:: PROBLEM TO WORK ON ::
Go line by line through the listing below and copy those that hold "Risk".
━━ SUPPLIED ENTRIES ━━
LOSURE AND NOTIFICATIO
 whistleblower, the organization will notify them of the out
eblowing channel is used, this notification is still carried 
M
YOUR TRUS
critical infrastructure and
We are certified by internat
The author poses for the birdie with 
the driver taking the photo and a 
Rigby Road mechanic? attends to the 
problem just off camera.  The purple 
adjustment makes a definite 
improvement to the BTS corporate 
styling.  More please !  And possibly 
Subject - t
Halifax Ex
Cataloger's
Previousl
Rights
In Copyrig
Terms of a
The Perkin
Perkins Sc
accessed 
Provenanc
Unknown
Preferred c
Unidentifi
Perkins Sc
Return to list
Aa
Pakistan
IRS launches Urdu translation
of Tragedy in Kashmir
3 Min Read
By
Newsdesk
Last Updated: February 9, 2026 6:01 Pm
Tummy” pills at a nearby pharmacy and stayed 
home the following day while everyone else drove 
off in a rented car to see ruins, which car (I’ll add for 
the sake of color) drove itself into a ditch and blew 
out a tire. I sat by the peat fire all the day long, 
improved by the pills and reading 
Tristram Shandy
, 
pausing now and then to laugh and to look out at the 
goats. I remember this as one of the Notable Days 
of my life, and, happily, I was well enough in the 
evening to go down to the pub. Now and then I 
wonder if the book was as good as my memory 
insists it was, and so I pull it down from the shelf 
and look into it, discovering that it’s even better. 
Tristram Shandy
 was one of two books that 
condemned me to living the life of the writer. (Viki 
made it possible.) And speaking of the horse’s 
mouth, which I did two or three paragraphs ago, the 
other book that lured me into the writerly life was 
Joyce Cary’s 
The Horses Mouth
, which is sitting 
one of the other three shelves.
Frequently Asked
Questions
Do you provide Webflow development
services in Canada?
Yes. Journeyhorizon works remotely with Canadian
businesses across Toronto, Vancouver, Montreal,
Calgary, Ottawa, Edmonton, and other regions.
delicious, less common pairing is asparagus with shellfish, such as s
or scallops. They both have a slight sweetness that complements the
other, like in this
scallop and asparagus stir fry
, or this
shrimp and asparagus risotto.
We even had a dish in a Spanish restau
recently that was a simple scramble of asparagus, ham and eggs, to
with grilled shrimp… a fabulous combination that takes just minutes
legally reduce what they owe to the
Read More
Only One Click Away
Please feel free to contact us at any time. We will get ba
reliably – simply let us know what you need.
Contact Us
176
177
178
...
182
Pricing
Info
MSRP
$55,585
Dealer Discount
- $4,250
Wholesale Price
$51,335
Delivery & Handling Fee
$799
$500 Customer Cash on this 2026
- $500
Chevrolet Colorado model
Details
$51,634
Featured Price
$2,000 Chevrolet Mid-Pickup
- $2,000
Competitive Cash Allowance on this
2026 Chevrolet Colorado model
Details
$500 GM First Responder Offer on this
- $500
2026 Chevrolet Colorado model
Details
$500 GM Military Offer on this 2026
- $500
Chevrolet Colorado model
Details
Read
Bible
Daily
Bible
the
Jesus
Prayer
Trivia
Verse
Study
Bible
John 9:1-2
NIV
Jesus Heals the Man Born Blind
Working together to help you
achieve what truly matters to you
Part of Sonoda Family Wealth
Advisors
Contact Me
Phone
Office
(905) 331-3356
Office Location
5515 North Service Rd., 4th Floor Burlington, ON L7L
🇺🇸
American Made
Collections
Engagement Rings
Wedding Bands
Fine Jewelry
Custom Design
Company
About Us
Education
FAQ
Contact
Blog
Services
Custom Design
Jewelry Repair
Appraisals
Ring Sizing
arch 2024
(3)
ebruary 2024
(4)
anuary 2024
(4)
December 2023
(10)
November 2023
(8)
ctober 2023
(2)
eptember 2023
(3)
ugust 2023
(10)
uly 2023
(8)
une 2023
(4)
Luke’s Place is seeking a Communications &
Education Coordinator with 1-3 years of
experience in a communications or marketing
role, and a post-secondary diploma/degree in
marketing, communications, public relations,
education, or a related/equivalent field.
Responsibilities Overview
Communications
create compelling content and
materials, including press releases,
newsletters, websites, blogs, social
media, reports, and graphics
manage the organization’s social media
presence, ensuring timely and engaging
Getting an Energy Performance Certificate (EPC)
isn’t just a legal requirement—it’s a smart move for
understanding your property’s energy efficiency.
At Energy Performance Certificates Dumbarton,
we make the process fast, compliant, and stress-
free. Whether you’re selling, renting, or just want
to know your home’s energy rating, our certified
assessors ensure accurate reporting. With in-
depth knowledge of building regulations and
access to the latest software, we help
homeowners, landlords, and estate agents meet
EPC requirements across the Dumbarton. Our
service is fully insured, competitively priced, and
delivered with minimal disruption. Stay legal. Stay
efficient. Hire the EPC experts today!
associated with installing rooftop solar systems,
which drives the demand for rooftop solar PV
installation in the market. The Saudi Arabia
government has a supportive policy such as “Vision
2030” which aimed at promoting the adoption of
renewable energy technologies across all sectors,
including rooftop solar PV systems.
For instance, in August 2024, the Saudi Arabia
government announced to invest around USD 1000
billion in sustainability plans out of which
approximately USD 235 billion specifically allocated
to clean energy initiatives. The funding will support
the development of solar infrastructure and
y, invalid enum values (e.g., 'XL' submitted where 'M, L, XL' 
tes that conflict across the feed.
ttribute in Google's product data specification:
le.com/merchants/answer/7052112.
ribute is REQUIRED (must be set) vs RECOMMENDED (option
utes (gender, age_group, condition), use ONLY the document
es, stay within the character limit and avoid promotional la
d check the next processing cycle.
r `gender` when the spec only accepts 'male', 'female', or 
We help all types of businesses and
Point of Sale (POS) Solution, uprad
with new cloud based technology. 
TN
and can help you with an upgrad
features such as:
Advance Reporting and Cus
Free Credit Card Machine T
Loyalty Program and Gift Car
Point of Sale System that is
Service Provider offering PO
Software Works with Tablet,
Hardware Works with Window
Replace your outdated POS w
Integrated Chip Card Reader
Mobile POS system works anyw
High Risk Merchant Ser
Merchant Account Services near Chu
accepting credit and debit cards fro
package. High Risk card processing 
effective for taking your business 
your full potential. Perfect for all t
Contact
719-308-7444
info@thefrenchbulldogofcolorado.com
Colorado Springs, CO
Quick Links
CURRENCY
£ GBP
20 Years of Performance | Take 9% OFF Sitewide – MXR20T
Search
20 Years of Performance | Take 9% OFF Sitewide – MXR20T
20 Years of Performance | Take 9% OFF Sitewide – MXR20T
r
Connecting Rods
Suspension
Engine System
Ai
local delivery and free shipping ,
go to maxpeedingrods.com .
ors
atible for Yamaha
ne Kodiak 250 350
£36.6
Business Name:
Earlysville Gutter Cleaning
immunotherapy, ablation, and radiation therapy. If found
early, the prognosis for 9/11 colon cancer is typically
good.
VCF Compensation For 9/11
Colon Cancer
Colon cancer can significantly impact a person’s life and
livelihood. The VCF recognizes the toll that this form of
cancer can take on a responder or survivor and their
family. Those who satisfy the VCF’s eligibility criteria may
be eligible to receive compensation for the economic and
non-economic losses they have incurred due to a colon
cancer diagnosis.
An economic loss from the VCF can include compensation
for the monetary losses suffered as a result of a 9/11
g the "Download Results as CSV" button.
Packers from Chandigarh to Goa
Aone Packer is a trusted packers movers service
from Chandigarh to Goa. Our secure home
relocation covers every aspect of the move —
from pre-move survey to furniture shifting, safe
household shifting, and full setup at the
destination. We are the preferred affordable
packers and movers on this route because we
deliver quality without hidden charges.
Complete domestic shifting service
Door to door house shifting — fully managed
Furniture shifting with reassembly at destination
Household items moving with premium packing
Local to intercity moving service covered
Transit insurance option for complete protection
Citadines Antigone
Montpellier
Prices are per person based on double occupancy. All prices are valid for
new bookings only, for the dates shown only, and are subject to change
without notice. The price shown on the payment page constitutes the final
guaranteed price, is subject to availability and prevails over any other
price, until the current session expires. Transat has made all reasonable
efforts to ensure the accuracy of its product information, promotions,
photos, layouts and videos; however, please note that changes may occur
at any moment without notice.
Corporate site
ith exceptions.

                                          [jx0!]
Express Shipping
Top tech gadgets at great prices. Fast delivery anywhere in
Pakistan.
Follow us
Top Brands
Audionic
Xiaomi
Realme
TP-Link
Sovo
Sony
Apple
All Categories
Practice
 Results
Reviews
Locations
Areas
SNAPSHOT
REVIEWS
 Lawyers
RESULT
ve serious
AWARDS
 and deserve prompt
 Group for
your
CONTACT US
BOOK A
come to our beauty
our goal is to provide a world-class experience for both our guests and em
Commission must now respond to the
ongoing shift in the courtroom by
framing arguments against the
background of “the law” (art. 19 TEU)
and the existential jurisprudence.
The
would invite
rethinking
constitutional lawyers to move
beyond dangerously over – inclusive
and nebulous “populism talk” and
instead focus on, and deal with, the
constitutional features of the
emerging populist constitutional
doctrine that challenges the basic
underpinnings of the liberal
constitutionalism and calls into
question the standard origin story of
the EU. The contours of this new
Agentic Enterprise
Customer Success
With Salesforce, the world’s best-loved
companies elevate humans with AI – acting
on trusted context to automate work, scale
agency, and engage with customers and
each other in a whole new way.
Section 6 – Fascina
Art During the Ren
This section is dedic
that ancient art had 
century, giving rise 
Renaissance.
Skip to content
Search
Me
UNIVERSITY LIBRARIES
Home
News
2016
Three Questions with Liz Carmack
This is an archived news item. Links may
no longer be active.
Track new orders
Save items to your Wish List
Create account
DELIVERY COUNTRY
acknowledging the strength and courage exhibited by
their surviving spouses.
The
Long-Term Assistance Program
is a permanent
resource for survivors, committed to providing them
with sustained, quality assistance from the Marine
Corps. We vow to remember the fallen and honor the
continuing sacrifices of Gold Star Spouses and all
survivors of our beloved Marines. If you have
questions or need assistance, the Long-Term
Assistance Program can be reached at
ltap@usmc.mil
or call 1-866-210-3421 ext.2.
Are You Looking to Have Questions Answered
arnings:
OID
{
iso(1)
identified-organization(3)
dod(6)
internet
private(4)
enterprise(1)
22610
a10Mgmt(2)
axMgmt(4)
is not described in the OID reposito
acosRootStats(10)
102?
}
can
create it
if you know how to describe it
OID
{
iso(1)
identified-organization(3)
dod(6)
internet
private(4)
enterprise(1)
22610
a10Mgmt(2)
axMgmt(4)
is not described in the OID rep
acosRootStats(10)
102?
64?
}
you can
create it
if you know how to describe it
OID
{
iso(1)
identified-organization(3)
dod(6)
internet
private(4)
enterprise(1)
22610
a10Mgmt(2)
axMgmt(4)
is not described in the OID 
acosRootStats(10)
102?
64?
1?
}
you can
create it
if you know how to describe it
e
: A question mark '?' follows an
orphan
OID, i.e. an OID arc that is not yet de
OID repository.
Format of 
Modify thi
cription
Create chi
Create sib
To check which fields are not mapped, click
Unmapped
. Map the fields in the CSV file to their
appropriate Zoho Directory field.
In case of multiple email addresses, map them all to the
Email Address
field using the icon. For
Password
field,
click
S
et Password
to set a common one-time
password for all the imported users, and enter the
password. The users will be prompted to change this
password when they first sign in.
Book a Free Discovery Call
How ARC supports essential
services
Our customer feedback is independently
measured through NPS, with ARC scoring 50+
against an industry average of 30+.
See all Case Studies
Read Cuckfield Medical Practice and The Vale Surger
━━━
:: ANSWER FOR THIS EXERCISE ::
High Risk Merchant Ser
package. High Risk card processing 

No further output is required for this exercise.